Since the eruption of the global financial crisis in 2008, China has used massive economic stimulus to sustain GDP growth. However, unresolved structural problems have meant that the stimulus packages generated significant fiscal and financial risk, while doing little to improve China’s capital stock.
While China’s overall capital stock is by no means small, capital structure and maturity mismatches have led to the accumulation of massive volumes of non-performing assets, undermining China’s economic stability and financial efficiency. To create the stability needed to reach the next stage of economic development, China must shift its focus from sustaining high GDP growth, to revitalizing its capital stock.
China’s new leadership seems to recognize this. Chinese Premier Li Keqiang (李克強) has said that the government will not introduce any additional economic stimuli; instead, the authorities will pursue profound and comprehensive economic reform, even if that means slower GDP growth.
Moreover, Li has called upon the banking sector to reinvigorate idle capital and allocate incremental capital more effectively. The Chinese State Council recently published Guidelines for the Structural Adjustment, Transformation, and Upgrading of the Financially Supported Economy, which outlines 10 key measures for revitalizing the capital stock.

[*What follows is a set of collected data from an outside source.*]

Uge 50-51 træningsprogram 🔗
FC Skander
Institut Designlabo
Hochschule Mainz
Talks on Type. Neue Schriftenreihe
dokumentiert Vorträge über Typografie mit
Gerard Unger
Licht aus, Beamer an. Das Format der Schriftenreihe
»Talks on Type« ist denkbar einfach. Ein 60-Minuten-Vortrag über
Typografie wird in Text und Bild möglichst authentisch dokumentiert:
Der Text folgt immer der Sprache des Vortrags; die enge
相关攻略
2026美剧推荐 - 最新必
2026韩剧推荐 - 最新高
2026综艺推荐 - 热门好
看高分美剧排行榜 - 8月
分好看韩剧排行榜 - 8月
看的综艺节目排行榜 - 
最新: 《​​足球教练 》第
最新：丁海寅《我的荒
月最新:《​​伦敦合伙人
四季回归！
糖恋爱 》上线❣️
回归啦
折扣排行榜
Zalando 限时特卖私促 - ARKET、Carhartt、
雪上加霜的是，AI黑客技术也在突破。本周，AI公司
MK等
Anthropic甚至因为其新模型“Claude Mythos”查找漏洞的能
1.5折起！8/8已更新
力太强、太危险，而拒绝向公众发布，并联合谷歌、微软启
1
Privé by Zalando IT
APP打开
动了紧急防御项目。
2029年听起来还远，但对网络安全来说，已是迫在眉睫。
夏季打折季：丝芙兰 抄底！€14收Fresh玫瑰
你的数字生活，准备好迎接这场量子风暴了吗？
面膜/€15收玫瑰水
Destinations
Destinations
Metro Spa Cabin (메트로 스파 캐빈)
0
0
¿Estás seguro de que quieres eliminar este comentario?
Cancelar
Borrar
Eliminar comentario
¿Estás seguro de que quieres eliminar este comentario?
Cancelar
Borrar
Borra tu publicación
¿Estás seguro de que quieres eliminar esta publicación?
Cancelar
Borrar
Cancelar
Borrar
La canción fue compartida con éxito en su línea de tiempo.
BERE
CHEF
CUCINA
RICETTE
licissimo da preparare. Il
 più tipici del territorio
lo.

This implies major macroeconomic reforms. China’s government is now attempting fiscal decentralization to revitalize the public finance position, while adopting financial decentralization to maintain currency stability. The quest for macroeconomic balance has become the government’s main economic policy goal.
Over the past three decades, the gradual decentralization of China’s fiscal management system enabled it to regulate fiscal transfers to sub-national governments, with the primary aim of clarifying revenue and expenditure at all levels of government. So why did local government balance sheets swing from surplus to deficit over the same period?
In 1994, China’s economic reform process reached a turning point with the introduction of a tax distribution system that reduced the proportion of tax revenue held by local governments from 78 percent in 1993 to 52 percent in 2011, while raising the proportion of expenditure from 72 percent to 85 percent over the same period. Faced with intense competition to contribute to GDP growth, local governments were compelled to seek other ways to augment fiscal revenue.
As a result, they turned to land transfers and debt financing, exacerbating the problem of soft budget constraints. Cash-strapped local governments began seizing farmland to sell it to commercial real-estate developers, while accumulating massive debt through off-balance sheet loans and short-term interbank funding to finance local government investment vehicles and real-estate investment. In doing so, they dramatically increased their financial vulnerability.
By the end of last year, the combined liabilities of 36 of the most indebted Chinese local governments totaled about 3.8 trillion yuan (US$620 billion), up nearly 13 percent from 2010. Furthermore, a large proportion of the credit was invested in the overheated real-estate sector, as well as in infrastructure projects with low rates of return, creating large-scale structural overcapacity that has undermined the efficiency of investment and resource allocation, and contributed to the structural mismatch of fiscal resources.
Now, Beijing must take fiscal decentralization further, giving each local government the authority to collect taxes and control its budget’s scale and structure. Only by adjusting the distribution of public finance can China’s leadership help local governments decrease their reliance on land-transfer revenue and bank loans.
The next challenge for China’s leadership is to establish better mechanisms for ratification and approval of the overall budget, which comprises the general public budget, the government fund budget and the budget for state-owned capital. Currently, while sub-national governments are required to submit their budgets for approval to the people’s congress immediately above them, as well as to the National People’s Congress, the drafts undergo little scrutiny. Ensuring that all budgets are reviewed by people’s congresses at various levels would enhance resource efficiency by reducing fiscal competition between the central and local governments, as well as among local governments.
China can further enhance the capacity of existing financial resources to support the real economy through financial decentralization. In recent years, the central government has tightened its control over the banking sector, undermining the financial system’s development, not least by impeding banks’ ability to assess credit risk. By forcing banks to offer lower interest rates to state-owned enterprises, the government drove private firms and households to informal lenders, fueling the emergence of a large and risk-laden shadow-banking sector.
Likewise, the requirement that banks offer very low or even negative real interest rates to private depositors drove them to invest in fixed assets, leading to overcapacity in some sectors, such as real estate. As a result, market-oriented interest rate reform is now needed to help optimize capital allocation and support the development of China’s financial market, thereby laying the groundwork for future capital account and exchange rate liberalization.
Financial decentralization extends beyond interest rate liberalization. Breaking the central government’s domination of China’s financial resources will fundamentally change the system of implicit guarantees that is currently generating significant financial risk. It will also help to synchronize financial development between urban and rural areas, ultimately eliminating China’s longstanding dual financial structure.
If Beijing’s leaders are genuinely committed to revitalizing the capital stock, they must begin with fiscal and financial decentralization. Such an approach would promote efficiency, stability, innovation and dynamism at the local level — exactly what China needs to support its progress toward advanced-economy status.
Zhang Monan is a fellow of the China Information Center, a fellow of the China Foundation for International Studies and a researcher at the China Macroeconomic Research Platform.